Data in this exercise:

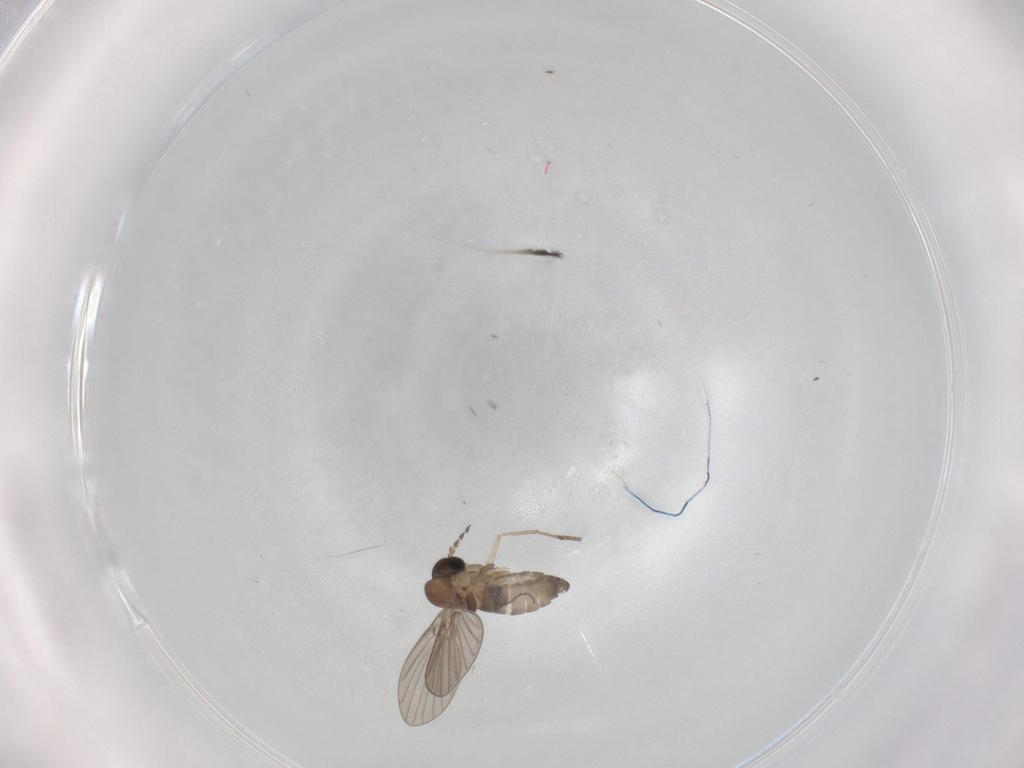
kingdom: Animalia
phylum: Arthropoda
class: Insecta
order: Diptera
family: Psychodidae
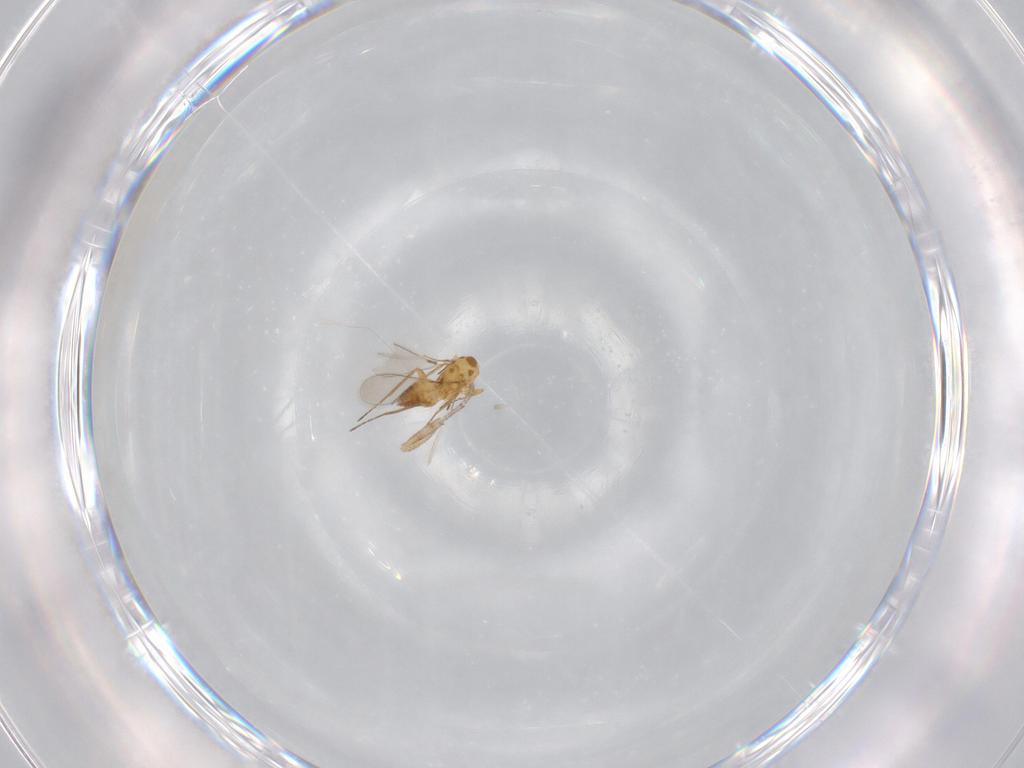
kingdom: Animalia
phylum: Arthropoda
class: Insecta
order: Hymenoptera
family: Mymaridae
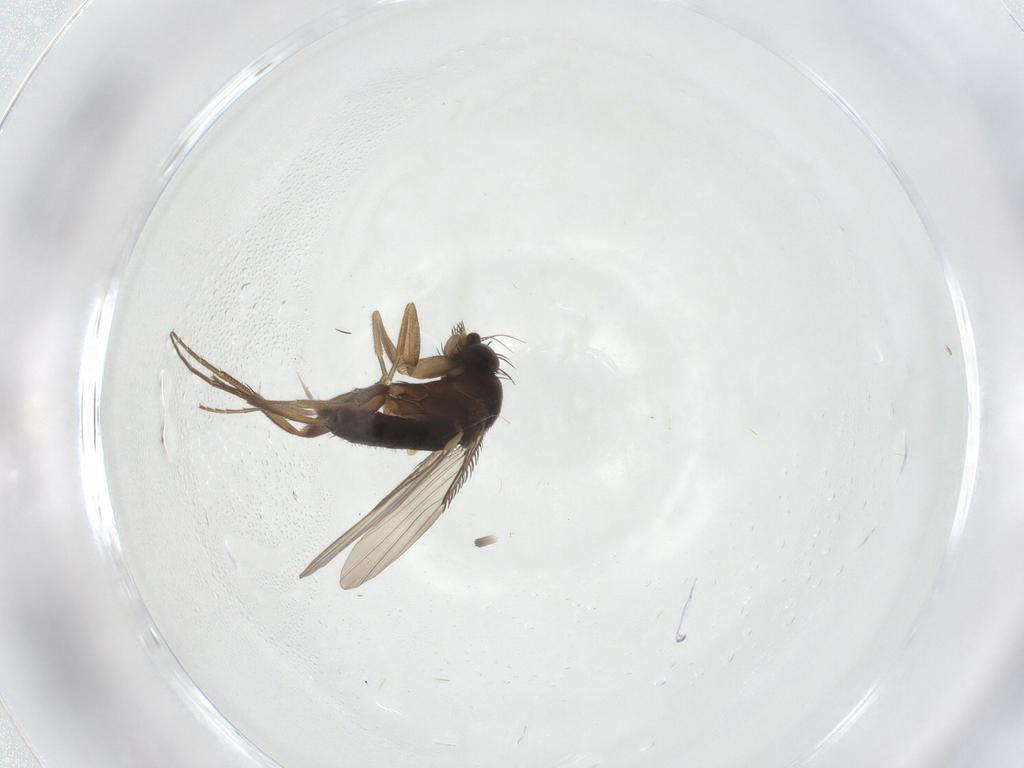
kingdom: Animalia
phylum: Arthropoda
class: Insecta
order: Diptera
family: Phoridae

Direction: Copy every name line in the data above word for word. Leave the pictures out.

Answer to this task:
kingdom: Animalia
phylum: Arthropoda
class: Insecta
order: Diptera
family: Psychodidae
kingdom: Animalia
phylum: Arthropoda
class: Insecta
order: Hymenoptera
family: Mymaridae
kingdom: Animalia
phylum: Arthropoda
class: Insecta
order: Diptera
family: Phoridae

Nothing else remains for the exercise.